The internal story is more to do with character, human nature, why things happen, the choices characters make, and their inner conflicts.
The central character has to want something, to long for something, and, we writers must always put something in the way of the main character’s desire. Oh, the power!
How do we depict fully fleshed-out characters? The same way we do in real life. We might describe the new mail carrier to our neighbor. What color is his hair? How does he walk with his mailbag? How does he talk? What is Sheila down the block saying about him?
Unlike in real life, in fiction, we can know what the character is thinking. Usually, by the end of the story the character is changed in some way, he or she has learned something, grown in some way. Usually, but not always. If the character has not changed what the reader comes away with is illumination. The reader can see what the character cannot. The reader understands the character better than the character understands him or herself.

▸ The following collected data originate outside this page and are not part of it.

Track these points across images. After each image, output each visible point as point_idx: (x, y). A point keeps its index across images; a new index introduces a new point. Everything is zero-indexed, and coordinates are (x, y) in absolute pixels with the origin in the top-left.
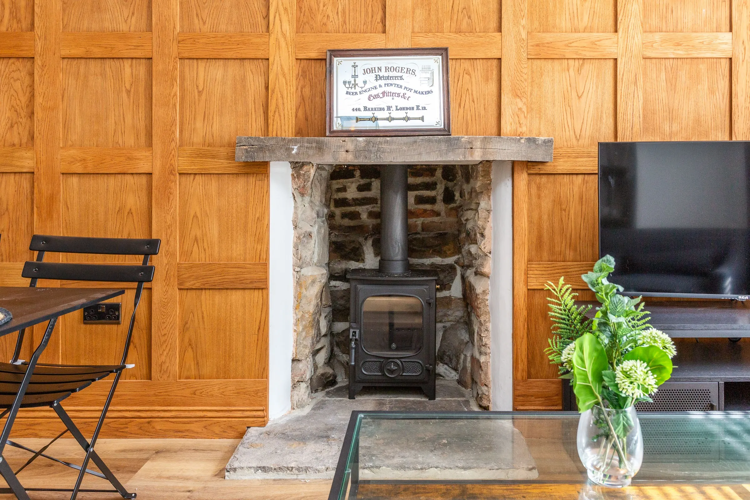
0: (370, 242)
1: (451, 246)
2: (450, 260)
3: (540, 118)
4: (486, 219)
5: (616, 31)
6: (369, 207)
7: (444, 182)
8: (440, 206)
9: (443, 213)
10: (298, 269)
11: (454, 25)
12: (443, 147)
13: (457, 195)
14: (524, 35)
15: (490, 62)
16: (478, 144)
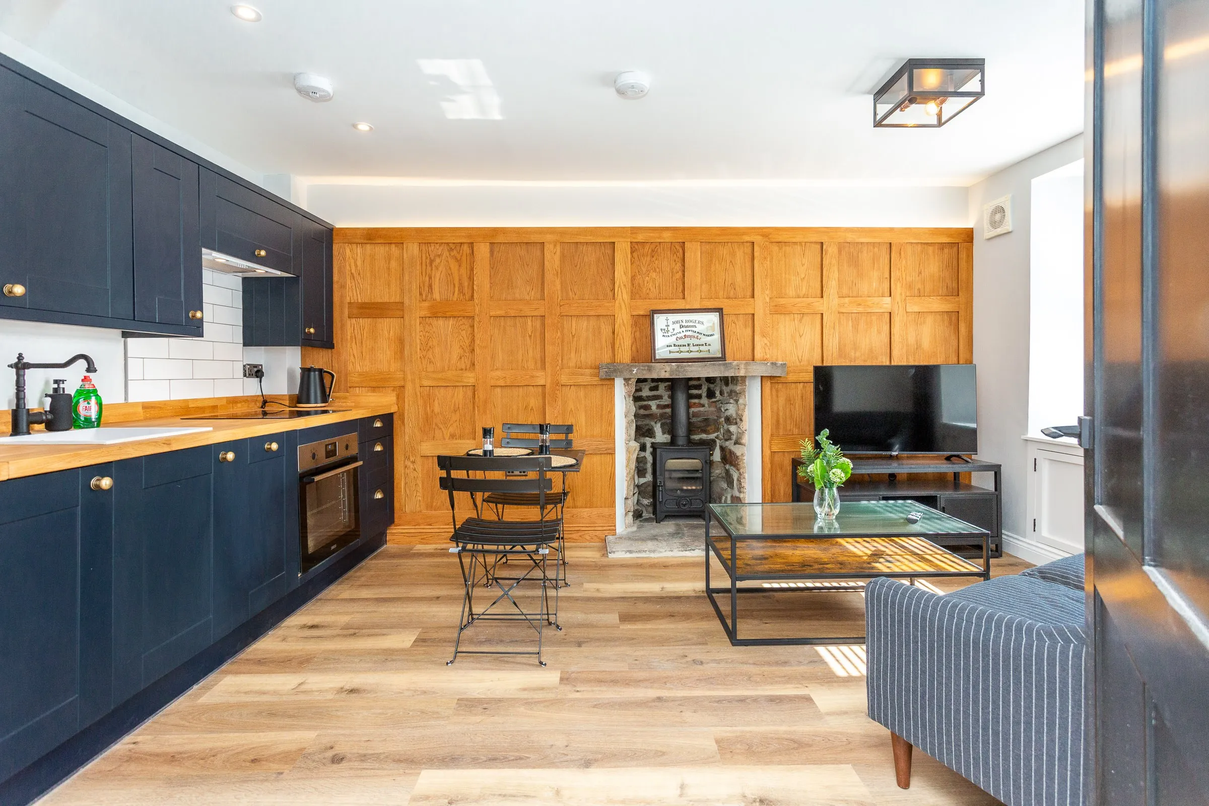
0: (659, 425)
1: (713, 427)
2: (712, 436)
3: (778, 349)
4: (743, 410)
5: (822, 297)
6: (657, 402)
7: (707, 384)
8: (704, 401)
9: (706, 405)
10: (627, 442)
11: (725, 293)
12: (722, 368)
13: (718, 393)
14: (768, 300)
15: (747, 316)
16: (742, 366)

Marlin discussed setting, point of view and theme, as well.
As we approached lunch hour, we got our afternoon assignment:
Write two scenes, putting two characters in a situation, keeping in mind the elements of fiction and the story arc. What is their relationship? What do they want? One must want something from the other, who will not give in. The want can be anything: love, money, respect, jewelry, trust, a gun. It can be abstract or concrete. Even if the object is concrete, you can still explore the internal, deeper level of the character’s desire. She may want mama’s pearl necklace, but deep down, she may really desire love or respect.

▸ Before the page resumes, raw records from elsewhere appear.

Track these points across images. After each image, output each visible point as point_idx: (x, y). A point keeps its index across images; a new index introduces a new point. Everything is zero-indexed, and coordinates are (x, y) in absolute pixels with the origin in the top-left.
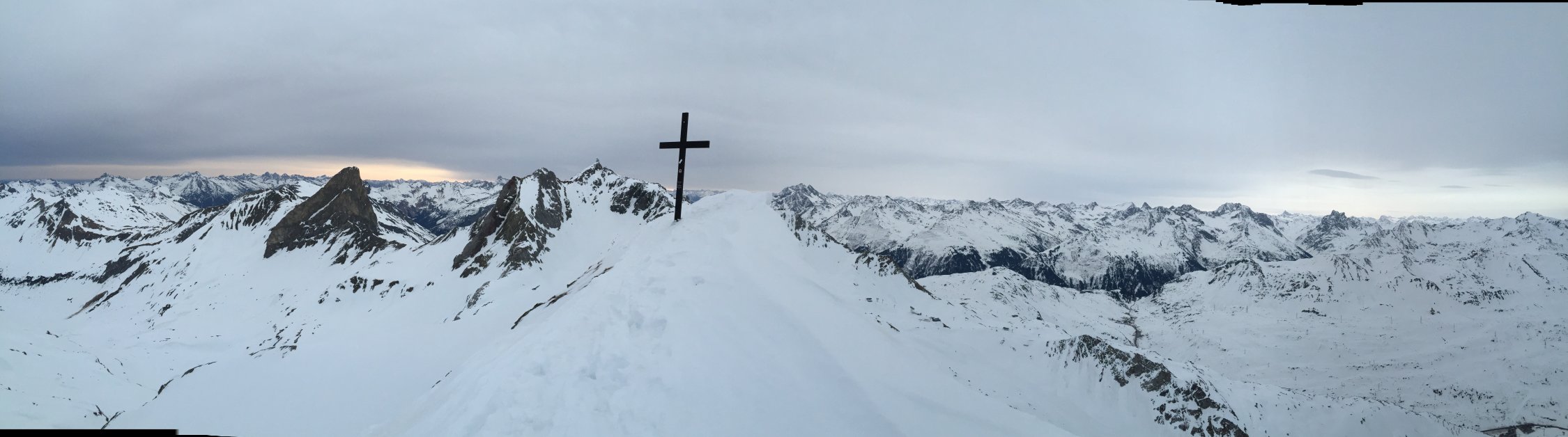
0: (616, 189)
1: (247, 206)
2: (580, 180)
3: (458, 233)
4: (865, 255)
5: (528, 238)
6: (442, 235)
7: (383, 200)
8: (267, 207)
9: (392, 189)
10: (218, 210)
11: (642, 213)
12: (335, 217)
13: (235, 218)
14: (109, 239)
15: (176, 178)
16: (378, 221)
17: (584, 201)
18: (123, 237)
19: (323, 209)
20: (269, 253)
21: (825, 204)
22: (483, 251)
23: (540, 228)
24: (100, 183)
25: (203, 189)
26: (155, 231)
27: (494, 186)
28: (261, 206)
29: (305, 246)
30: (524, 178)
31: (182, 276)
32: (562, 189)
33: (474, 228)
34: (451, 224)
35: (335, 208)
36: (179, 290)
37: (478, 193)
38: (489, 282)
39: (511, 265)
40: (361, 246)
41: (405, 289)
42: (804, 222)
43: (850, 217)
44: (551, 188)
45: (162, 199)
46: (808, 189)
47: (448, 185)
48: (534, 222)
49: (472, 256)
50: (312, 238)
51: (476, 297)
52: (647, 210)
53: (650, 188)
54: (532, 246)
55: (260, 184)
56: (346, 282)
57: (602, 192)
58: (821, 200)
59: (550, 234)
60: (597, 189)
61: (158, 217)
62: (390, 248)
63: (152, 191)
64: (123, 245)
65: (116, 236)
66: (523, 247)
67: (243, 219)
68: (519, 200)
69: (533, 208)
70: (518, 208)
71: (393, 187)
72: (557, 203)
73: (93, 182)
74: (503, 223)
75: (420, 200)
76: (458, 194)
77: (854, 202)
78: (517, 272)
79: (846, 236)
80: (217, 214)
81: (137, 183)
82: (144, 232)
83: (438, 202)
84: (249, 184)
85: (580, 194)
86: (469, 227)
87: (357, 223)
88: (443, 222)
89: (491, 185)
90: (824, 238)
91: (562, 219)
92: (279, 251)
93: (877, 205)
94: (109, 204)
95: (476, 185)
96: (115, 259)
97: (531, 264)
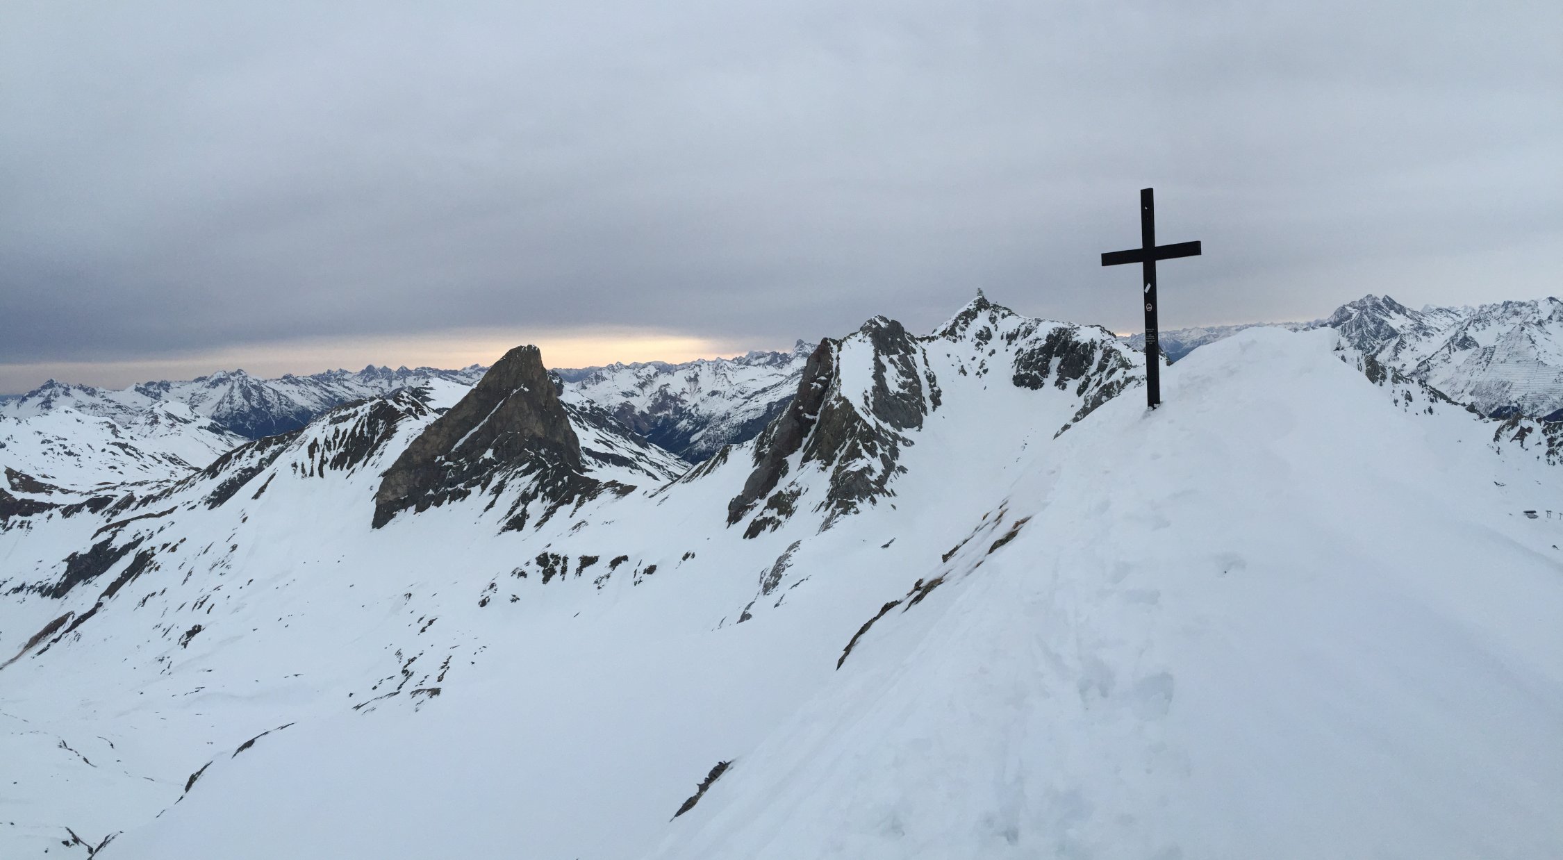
0: (1021, 343)
1: (337, 431)
2: (950, 333)
3: (731, 456)
4: (1514, 424)
5: (864, 453)
6: (702, 463)
7: (587, 406)
8: (373, 432)
9: (602, 384)
10: (283, 442)
11: (1073, 385)
12: (500, 443)
13: (318, 456)
14: (68, 511)
15: (200, 384)
16: (581, 445)
17: (963, 371)
18: (96, 504)
19: (476, 429)
20: (382, 518)
21: (1421, 329)
22: (782, 485)
23: (883, 431)
24: (41, 400)
25: (254, 403)
26: (163, 489)
27: (791, 360)
28: (362, 431)
29: (447, 501)
30: (845, 339)
31: (223, 570)
32: (919, 352)
33: (761, 444)
34: (716, 440)
35: (498, 425)
36: (215, 598)
37: (760, 376)
38: (799, 542)
39: (837, 506)
40: (553, 495)
41: (641, 569)
42: (1383, 369)
43: (1474, 349)
44: (898, 353)
45: (173, 425)
46: (1383, 305)
47: (705, 367)
48: (871, 420)
49: (762, 497)
50: (461, 486)
51: (777, 573)
52: (1083, 378)
53: (1084, 336)
54: (873, 466)
55: (357, 388)
56: (528, 564)
57: (993, 352)
58: (1411, 322)
59: (904, 441)
60: (984, 347)
61: (166, 462)
62: (606, 496)
63: (151, 412)
64: (99, 520)
65: (83, 505)
66: (856, 469)
67: (330, 456)
68: (839, 381)
69: (868, 394)
70: (839, 398)
71: (603, 379)
72: (911, 380)
73: (24, 399)
74: (813, 428)
75: (656, 400)
76: (725, 382)
77: (1480, 319)
78: (851, 517)
79: (1470, 389)
80: (282, 450)
81: (121, 398)
82: (140, 492)
83: (690, 401)
84: (337, 389)
85: (953, 359)
86: (750, 443)
87: (543, 452)
88: (701, 438)
89: (783, 360)
90: (1426, 395)
91: (924, 409)
92: (400, 514)
93: (1529, 319)
94: (62, 442)
95: (756, 362)
96: (85, 548)
97: (873, 501)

Tip: The story has to get up and running before you start revealing the past.
On Saturday night, after a near disaster involving a water bottle and my laptop, we headed to the Hub City Bookstore for social hour, followed by dinner, and then to Hub-Bub, a terrific performance space, where Lydia Netzer, the other fiction instructor, gave a passionate and hilarious keynote speech. I couldn’t possibly re-create her talk here, as it was as much performance as it was information. What it boiled down to is truth, putting everything you’ve got into your writing, your deepest, darkest secrets. It’s your responsibility, she said, to make your writing personal, that if you expect people to read your book, you must reach into the darkest part of yourself and “bleed” into your characters. She recommended writing down everything that occurs to you, even if your musings never make it into your story or book, and as you’re writing live in a place of uncertainty. You don’t have to know where the story is going.
After the hyperactivity of the previous day, Sunday morning is always crash time for me. I want to stay and write more, and at the same time, I want to get home and process all I learned. “Write more” won out. I attended one of the short Sunday seminars in playwriting given by former Hub City Artist-in-Residence, Anna Abhau Elliot. Anna, a fellow improviser, handed out copies of historical postcards complete with notes from the senders. From these prompts we wrote scenes in dialogue only, with no stage direction at all. The assignment: Put two characters in a well-grounded location. They must have an established relationship, and the scene must have a beginning, middle and end. Convey the location, action and emotion through dialogue only. There were only five of us in the class and, after writing, some of us played parts in each other’s scenes, proving, once again that I’m a total ham.
So challenge yourself! Try some of these exercises, and maybe make the trip to Spartanburg for next summer’s Hub City Writing in Place Conference.
#1 by thehistorydoctor on July 20, 2015 - 3:38 pm
Great blog post! Sorry I missed the conference.
#2 by Melissa Walker on July 20, 2015 - 3:40 pm
Great post! Sorry to have missed the conference.